第20章 侵食
『「いただきます。」』
両手を合わせた後口にするのは先程二人で作った料理。
あの後スーパーに寄り必要な物を購入し、私の家で食べることになったのだ。
何でも親睦を深める為だとか。
中原さんなりに私が頼りやすい様にと気を遣ってくれているらしい。
「愛理は料理上手だな!全部美味い!」
『いえいえ。中原さんこそ上手です!其れにお洒落ですし…。』
「こんなの簡単だ。慣れりゃアすぐ出来る。」
堂々としていて男らしい中原さん。
私なんかとは真逆だ。
気の弱いうじうじしているすぐに周りに流される自分が大嫌い。
口に運んでいた手を止め俯いた私に彼はすぐに気付いた。
「大丈夫だ。俺が守ってやるから心配すンな。

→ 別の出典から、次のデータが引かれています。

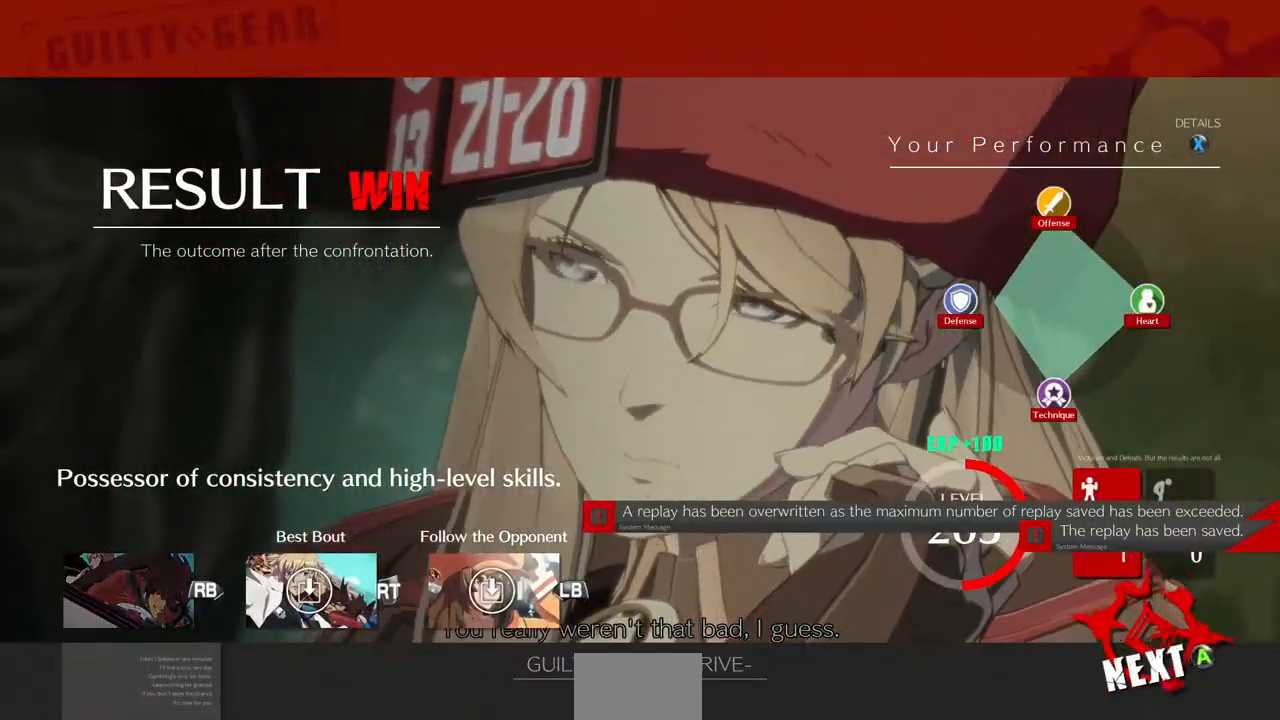
{"dt_ms": 520, "buttons": ["CROSS"], "events": [[40, "CROSS", "down"], [120, "CROSS", "up"], [200, "CROSS", "down"], [280, "CROSS", "up"], [520, "CROSS", "down"]]}
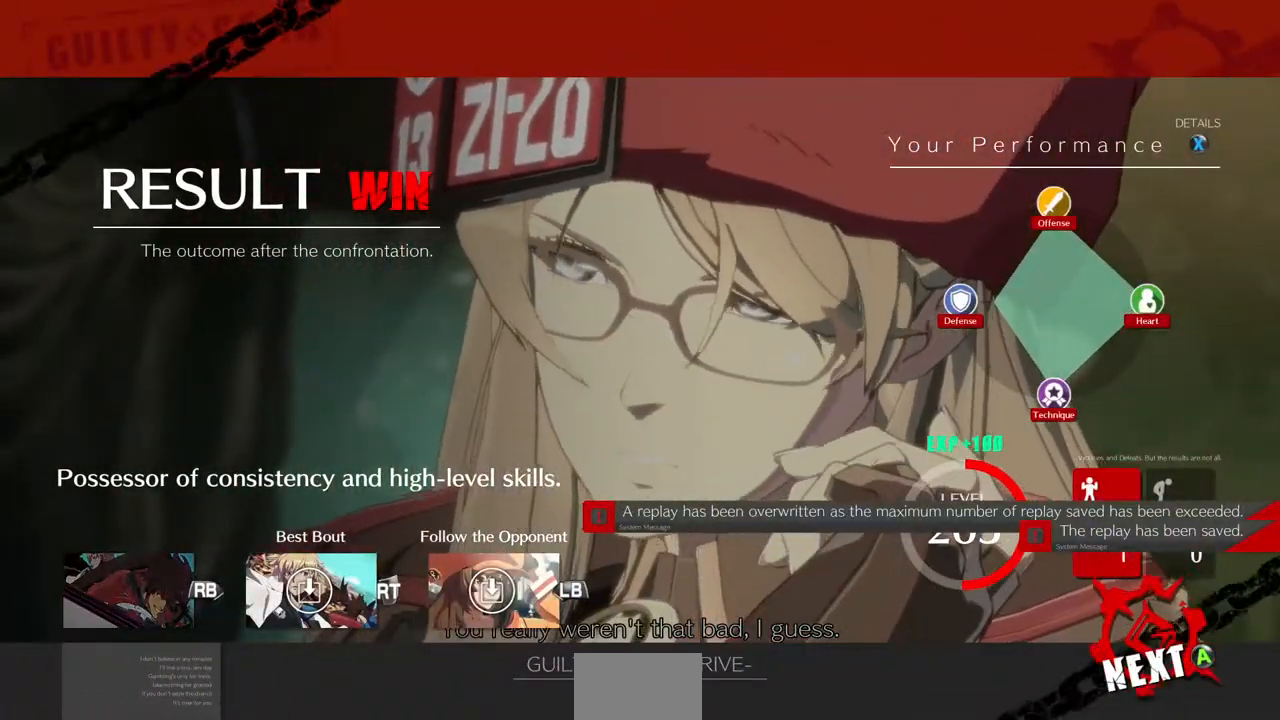
{"dt_ms": 1000, "buttons": ["DPAD_UP"]}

」
『………如何して見ず知らずの私にそんな事云えるんですか?本当に被害に遭ってるかなんて分からないんですよ!今日だって、こんな時に限って写真も手紙もポストに入ってないし。』
「手前は嘘付かねェ。見てりゃ分かる。」
『分かりませんよ、そんなの!』
「職業柄っつーか、分かンだよ。其れに何か放っとけねェ。だから俺を頼ってくれねェか?」
少し寂しそうな眼をして真っ直ぐに見つめる彼を拒絶する事など到底出来なかった。
『本当に頼っても?』
「嗚呼。」
『ではお願いします。』
「おゥ!宜しくな!」
ニカッと白い歯を見せて笑う彼が眩しい。
私とは対象的だからこそ頼りたいと心から思えた瞬間だった。
「で、今まで送られたもの取ってねェのか?」
『基本的にはすぐ捨てるんですけど、昨日のは有ると思います。一寸待ってて下さい!確か此処ら辺に…………あっ!あった!』
「げっ。こりゃア執念深そうだな。…………ん?待てよ?」
突然立ち上がった中原さんは写真を片手に部屋をウロウロし始める。
如何したものかと声を掛けようとした時、あった!と掌を見せてくれた。